### TASK
Could you copy the whole figure legend on inosine supplementation in C9orf72 induced astrocytes below, word for word?

### SUPPLIED PASSAGE

——

Inosine supplementation increase glycolytic energy output in C9orf72 induced astrocytes. (A) The effect of inosine supplementation on total ATP levels. (B) The effect of inosine supplementation on glycolytic ATP levels. (C) The effect of inosine supplementation on mitochondrial ATP levels. (D) The effect of inosine supplementation on control induced astrocyte metabolic equilibrium. (E) The effect of inosine supplementation on C9orf72 induced astrocyte metabolic equilibrium. (F) The effect of inosine supplementation on mitochondrial coupled respiration. (G) The effect of inosine supplementation on glycolytic flux. (H) The effect of inosine supplementation on glycolytic capacity flux. (I) The effect of inosine supplementation on spare respiratory capacity flux. (J) The effect of inosine supplementation on cellular lactate levels. (K) The effect of inosine supplementation on cellular uric acid levels. Induced astrocytes (iAstrocytes) were supplemented with inosine for 24 h. Each data point indicates one cell line performed once. All assays were performed on three controls and three patient astrocyte lines in triplicate. All data were analysed by Kruskal Wallis analysis with a Dunn’s post-test. *P ≤ 0.05, **P ≤ 0.01, ***P ≤ 0.001, ****P ≤ 0.0001. Cons = controls; Pats = C9orf72 patients; Glu = glucose; HG = high glucose (16 mM).

——

### INFORMATION
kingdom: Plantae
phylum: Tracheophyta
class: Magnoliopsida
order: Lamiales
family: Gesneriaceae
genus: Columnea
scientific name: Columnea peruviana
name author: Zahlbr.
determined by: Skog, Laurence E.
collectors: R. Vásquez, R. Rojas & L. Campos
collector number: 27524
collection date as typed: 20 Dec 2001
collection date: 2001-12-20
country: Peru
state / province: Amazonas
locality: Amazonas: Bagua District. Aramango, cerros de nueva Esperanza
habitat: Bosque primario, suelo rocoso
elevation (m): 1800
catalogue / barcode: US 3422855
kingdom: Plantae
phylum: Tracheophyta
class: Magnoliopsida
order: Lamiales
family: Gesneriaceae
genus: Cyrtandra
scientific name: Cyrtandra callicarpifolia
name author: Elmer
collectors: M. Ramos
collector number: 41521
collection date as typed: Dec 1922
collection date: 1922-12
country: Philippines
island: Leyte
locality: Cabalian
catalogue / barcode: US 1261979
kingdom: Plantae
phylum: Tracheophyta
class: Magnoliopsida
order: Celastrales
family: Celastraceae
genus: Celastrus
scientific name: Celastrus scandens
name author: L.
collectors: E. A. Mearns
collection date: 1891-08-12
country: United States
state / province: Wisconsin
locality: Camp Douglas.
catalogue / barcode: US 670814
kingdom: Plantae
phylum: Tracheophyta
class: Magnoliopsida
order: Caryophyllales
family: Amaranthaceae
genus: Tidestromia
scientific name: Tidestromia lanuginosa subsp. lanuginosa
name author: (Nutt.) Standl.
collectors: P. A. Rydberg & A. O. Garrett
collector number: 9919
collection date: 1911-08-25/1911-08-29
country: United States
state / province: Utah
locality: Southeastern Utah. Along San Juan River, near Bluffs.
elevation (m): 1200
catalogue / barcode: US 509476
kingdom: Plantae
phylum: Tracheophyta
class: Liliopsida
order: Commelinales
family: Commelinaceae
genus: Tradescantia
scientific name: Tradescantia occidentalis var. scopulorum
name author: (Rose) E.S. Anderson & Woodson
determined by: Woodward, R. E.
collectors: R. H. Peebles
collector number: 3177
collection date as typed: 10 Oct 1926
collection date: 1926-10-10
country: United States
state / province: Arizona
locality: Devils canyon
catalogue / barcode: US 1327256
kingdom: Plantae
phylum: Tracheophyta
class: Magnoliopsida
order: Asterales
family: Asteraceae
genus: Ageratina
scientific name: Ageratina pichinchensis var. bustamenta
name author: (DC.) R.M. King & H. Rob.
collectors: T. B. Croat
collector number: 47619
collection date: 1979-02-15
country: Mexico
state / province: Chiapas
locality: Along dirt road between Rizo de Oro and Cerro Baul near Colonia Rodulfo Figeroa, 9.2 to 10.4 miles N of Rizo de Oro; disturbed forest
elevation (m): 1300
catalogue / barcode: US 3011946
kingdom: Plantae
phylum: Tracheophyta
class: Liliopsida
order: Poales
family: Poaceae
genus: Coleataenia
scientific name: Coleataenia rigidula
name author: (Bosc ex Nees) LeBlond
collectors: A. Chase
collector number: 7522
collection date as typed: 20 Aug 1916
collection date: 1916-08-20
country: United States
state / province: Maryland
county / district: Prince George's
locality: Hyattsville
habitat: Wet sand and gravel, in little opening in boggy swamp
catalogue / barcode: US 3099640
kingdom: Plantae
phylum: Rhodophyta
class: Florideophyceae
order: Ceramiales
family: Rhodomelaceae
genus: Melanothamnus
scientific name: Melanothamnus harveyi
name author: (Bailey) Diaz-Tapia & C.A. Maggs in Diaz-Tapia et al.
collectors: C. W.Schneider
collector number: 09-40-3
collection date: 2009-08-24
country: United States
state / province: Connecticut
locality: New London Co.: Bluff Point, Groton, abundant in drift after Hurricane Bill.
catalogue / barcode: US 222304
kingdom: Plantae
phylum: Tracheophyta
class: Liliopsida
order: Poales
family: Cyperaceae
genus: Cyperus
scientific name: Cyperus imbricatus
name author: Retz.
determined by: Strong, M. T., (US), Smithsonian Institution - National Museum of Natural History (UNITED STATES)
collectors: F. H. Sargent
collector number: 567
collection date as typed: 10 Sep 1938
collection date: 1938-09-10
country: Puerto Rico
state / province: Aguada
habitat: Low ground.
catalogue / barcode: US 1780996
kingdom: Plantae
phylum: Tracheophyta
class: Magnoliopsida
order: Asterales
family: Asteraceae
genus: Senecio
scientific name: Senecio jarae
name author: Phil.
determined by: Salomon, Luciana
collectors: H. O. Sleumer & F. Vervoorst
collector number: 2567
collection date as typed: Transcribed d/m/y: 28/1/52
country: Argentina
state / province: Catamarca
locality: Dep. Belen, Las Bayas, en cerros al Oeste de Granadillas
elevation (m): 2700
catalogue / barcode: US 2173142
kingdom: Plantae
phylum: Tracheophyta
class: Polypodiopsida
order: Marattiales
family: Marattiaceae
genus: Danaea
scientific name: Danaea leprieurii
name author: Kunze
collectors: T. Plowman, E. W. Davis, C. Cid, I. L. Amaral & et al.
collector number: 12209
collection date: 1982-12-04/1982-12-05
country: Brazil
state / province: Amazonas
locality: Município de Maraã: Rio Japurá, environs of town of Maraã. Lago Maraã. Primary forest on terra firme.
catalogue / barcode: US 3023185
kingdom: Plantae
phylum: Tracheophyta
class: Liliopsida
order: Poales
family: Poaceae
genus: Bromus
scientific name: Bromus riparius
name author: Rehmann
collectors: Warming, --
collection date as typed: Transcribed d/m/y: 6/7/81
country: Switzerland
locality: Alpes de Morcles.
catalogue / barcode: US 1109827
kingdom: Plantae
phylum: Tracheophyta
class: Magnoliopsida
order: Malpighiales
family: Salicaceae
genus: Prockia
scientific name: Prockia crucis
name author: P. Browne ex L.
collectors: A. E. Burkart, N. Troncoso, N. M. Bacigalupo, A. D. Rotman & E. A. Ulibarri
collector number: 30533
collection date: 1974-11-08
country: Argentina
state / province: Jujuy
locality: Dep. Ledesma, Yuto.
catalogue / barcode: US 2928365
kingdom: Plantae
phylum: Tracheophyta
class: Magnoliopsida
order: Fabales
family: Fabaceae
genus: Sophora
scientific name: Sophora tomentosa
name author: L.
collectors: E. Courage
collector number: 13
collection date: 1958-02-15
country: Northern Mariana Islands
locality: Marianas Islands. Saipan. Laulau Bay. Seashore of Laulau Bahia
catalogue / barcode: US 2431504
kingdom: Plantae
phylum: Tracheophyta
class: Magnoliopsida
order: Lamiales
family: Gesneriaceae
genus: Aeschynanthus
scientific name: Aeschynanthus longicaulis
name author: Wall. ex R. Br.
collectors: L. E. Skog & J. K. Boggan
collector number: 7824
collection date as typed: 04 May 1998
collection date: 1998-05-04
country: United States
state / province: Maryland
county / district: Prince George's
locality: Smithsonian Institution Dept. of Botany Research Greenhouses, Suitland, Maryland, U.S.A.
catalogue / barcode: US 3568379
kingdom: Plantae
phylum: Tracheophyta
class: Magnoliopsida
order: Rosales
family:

——

### ANSWER TO THIS PROBLEM
Inosine supplementation increase glycolytic energy output in C9orf72 induced astrocytes. (A) The effect of inosine supplementation on total ATP levels. (B) The effect of inosine supplementation on glycolytic ATP levels. (C) The effect of inosine supplementation on mitochondrial ATP levels. (D) The effect of inosine supplementation on control induced astrocyte metabolic equilibrium. (E) The effect of inosine supplementation on C9orf72 induced astrocyte metabolic equilibrium. (F) The effect of inosine supplementation on mitochondrial coupled respiration. (G) The effect of inosine supplementation on glycolytic flux. (H) The effect of inosine supplementation on glycolytic capacity flux. (I) The effect of inosine supplementation on spare respiratory capacity flux. (J) The effect of inosine supplementation on cellular lactate levels. (K) The effect of inosine supplementation on cellular uric acid levels. Induced astrocytes (iAstrocytes) were supplemented with inosine for 24 h. Each data point indicates one cell line performed once. All assays were performed on three controls and three patient astrocyte lines in triplicate. All data were analysed by Kruskal Wallis analysis with a Dunn’s post-test. *P ≤ 0.05, **P ≤ 0.01, ***P ≤ 0.001, ****P ≤ 0.0001. Cons = controls; Pats = C9orf72 patients; Glu = glucose; HG = high glucose (16 mM).